[Opening Source material section]
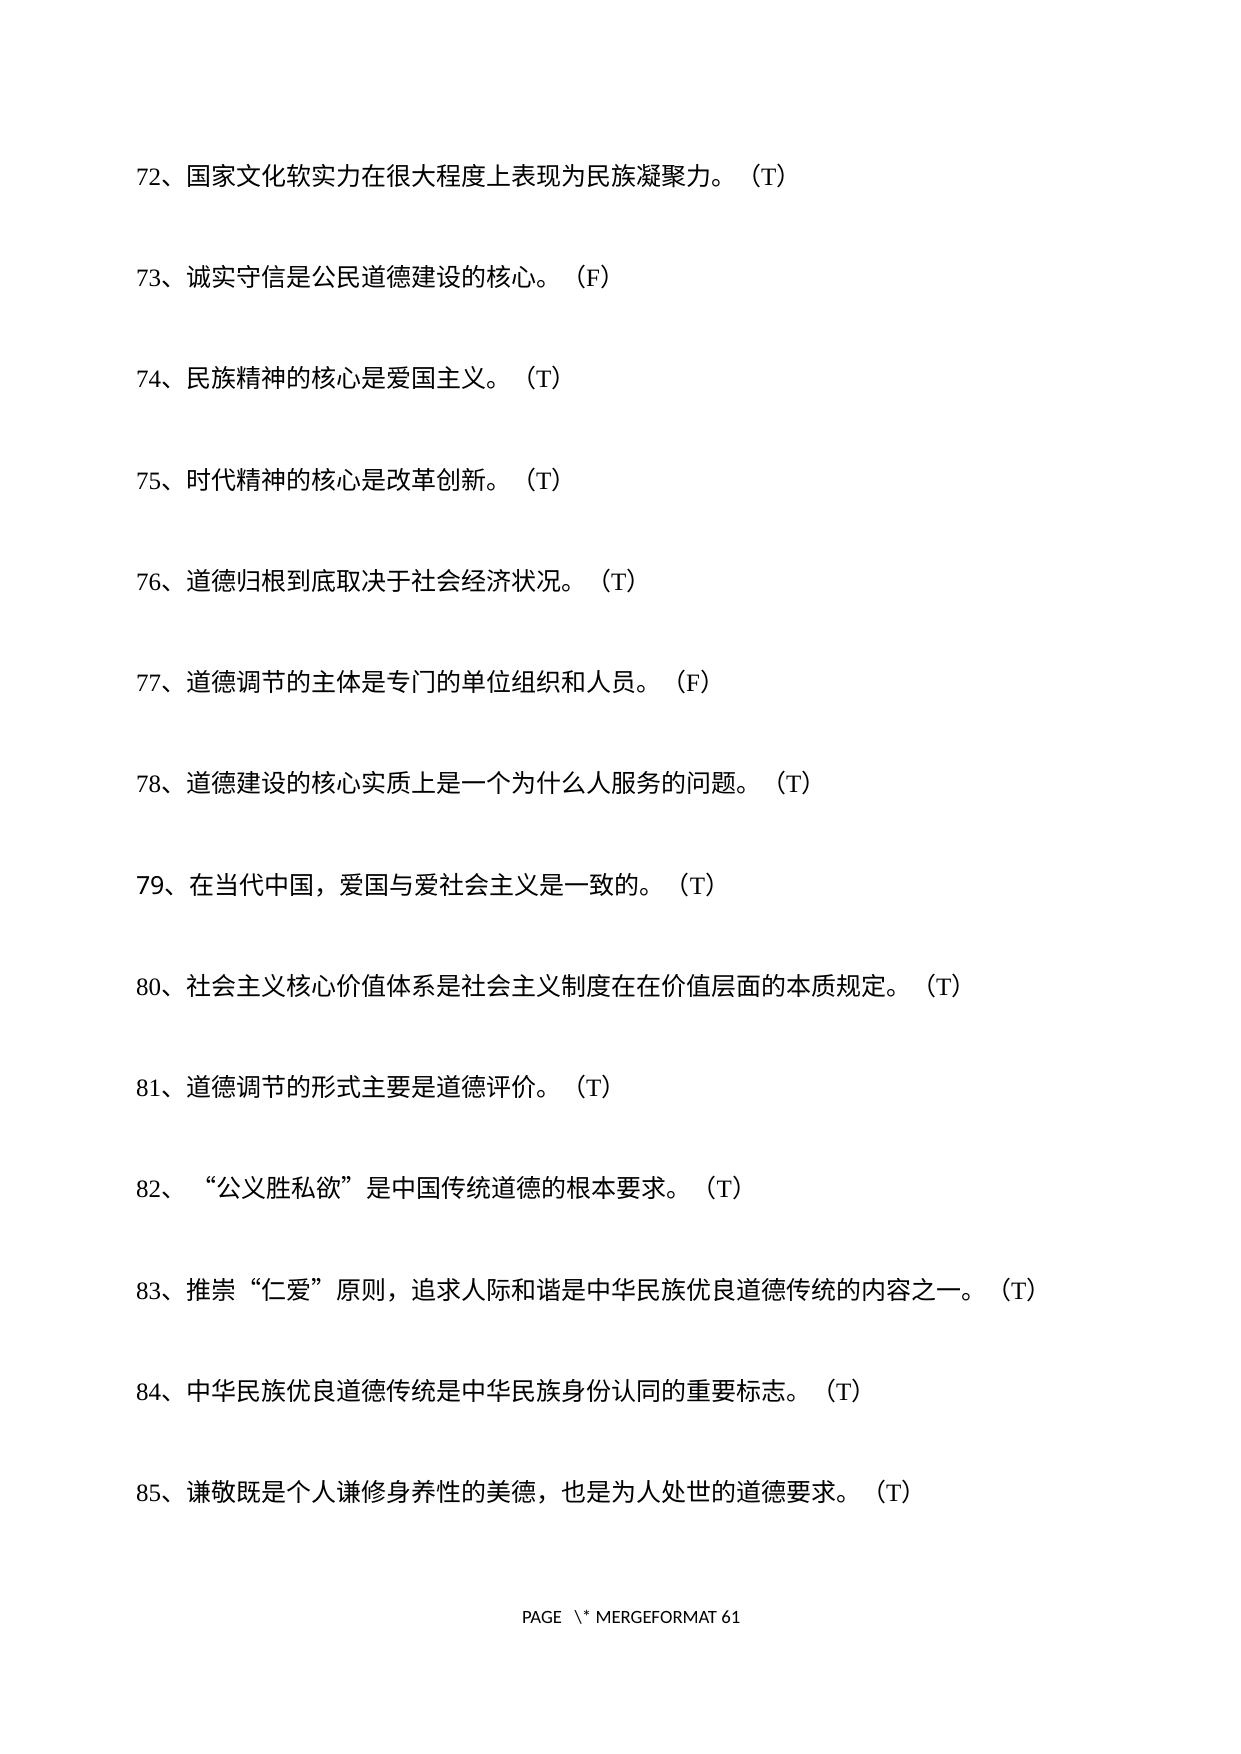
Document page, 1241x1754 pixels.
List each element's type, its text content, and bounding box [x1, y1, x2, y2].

text 73、诚实守信是公民道德建设的核心。（F） [136, 243, 1122, 308]
text 79、在当代中国，爱国与爱社会主义是一致的。（T） [136, 851, 1122, 916]
text 72、国家文化软实力在很大程度上表现为民族凝聚力。（T） [136, 142, 1122, 207]
text 83、推崇“仁爱”原则，追求人际和谐是中华民族优良道德传统的内容之一。（T） [136, 1256, 1122, 1321]
text 82、 “公义胜私欲”是中国传统道德的根本要求。（T） [136, 1154, 1122, 1219]
text 80、社会主义核心价值体系是社会主义制度在在价值层面的本质规定。（T） [136, 952, 1122, 1017]
text 78、道德建设的核心实质上是一个为什么人服务的问题。（T） [136, 749, 1122, 814]
text 84、中华民族优良道德传统是中华民族身份认同的重要标志。（T） [136, 1357, 1122, 1422]
text 85、谦敬既是个人谦修身养性的美德，也是为人处世的道德要求。（T） [136, 1458, 1122, 1523]
text 74、民族精神的核心是爱国主义。（T） [136, 344, 1122, 409]
text 75、时代精神的核心是改革创新。（T） [136, 446, 1122, 511]
text 81、道德调节的形式主要是道德评价。（T） [136, 1053, 1122, 1118]
text 77、道德调节的主体是专门的单位组织和人员。（F） [136, 648, 1122, 713]
text 76、道德归根到底取决于社会经济状况。（T） [136, 547, 1122, 612]
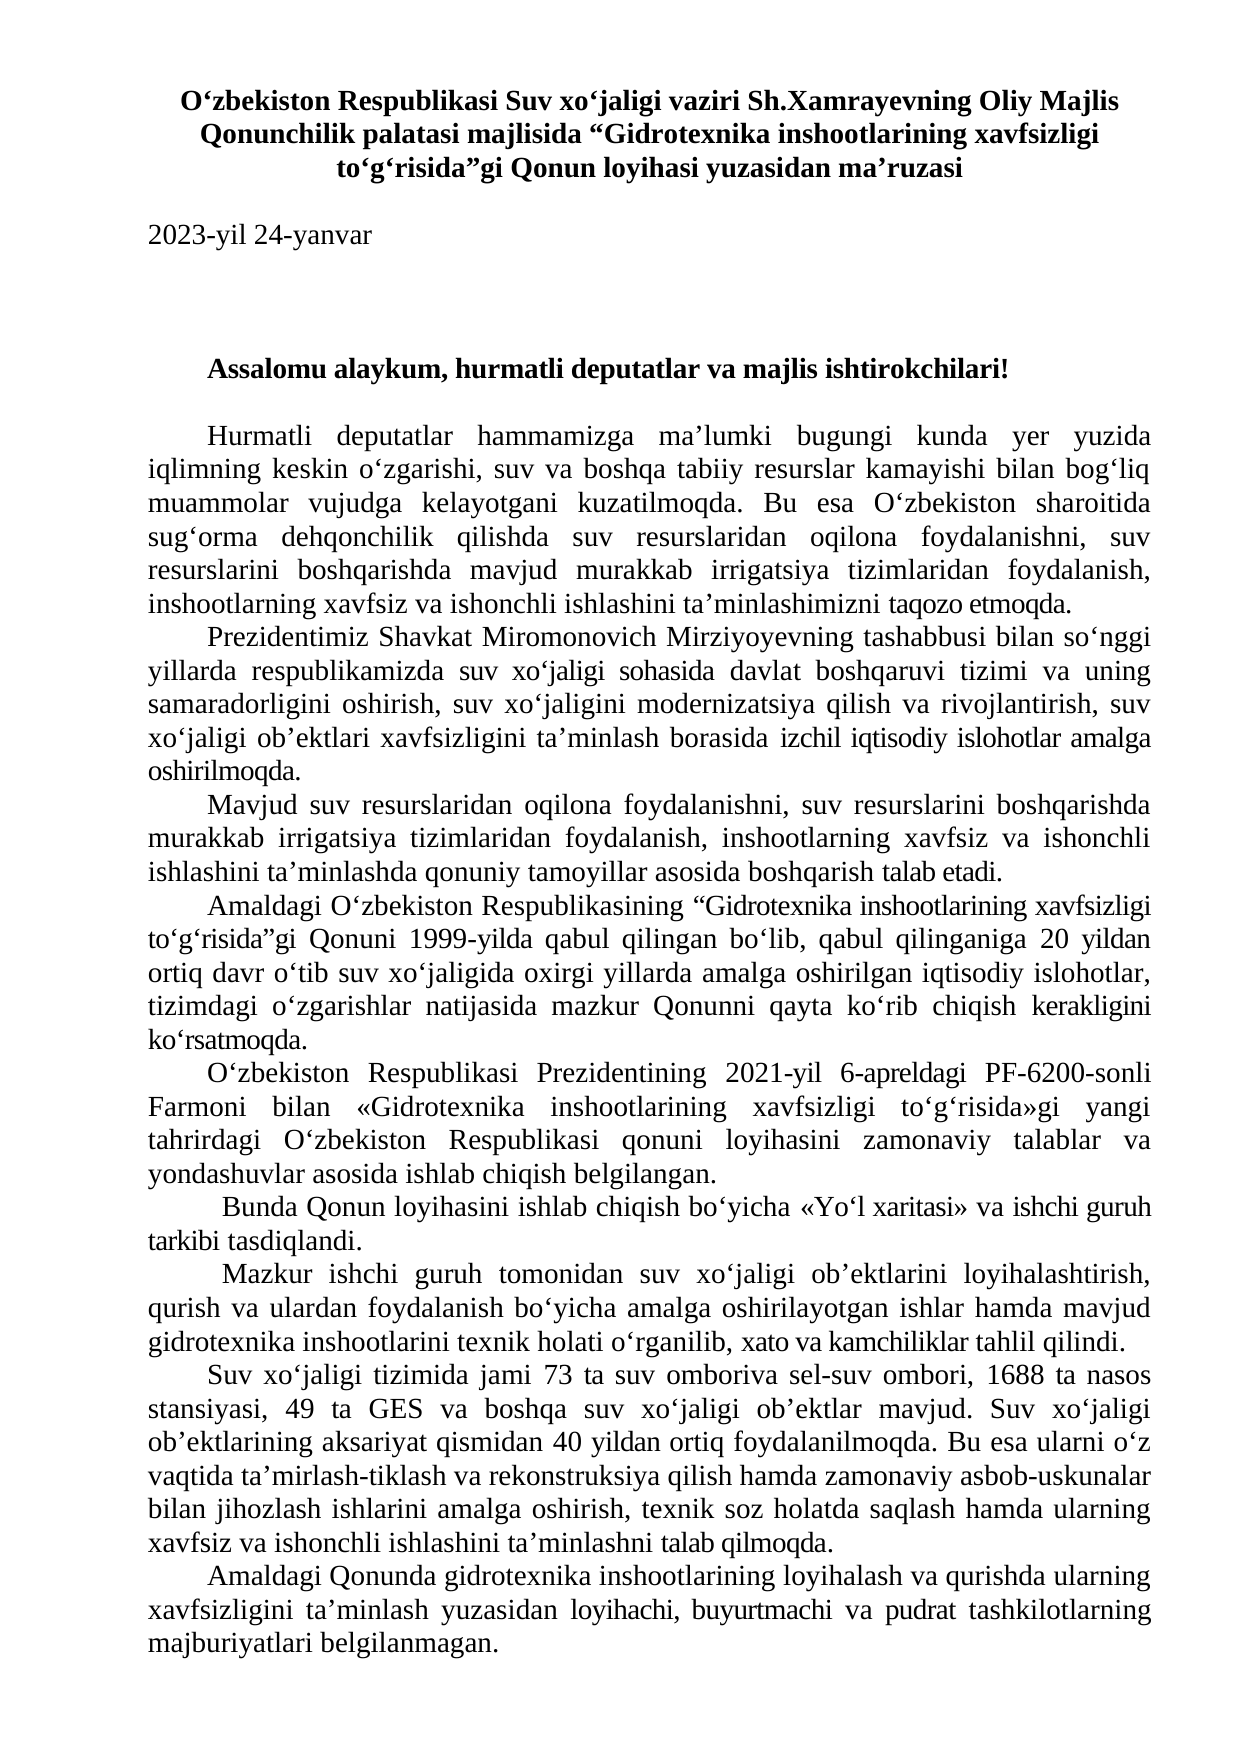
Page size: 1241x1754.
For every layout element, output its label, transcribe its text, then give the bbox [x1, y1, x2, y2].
[Closing Source material section]
To-do item | Your response should consist solely of the lines from the one containing "Page size: 1241x1754." to the end of the entries, both ends included, exactly as they appear.

Output |
Page size: 1241x1754.
For every layout element, output its label, transcribe its text, then give the bbox [x1, y1, x2, y2].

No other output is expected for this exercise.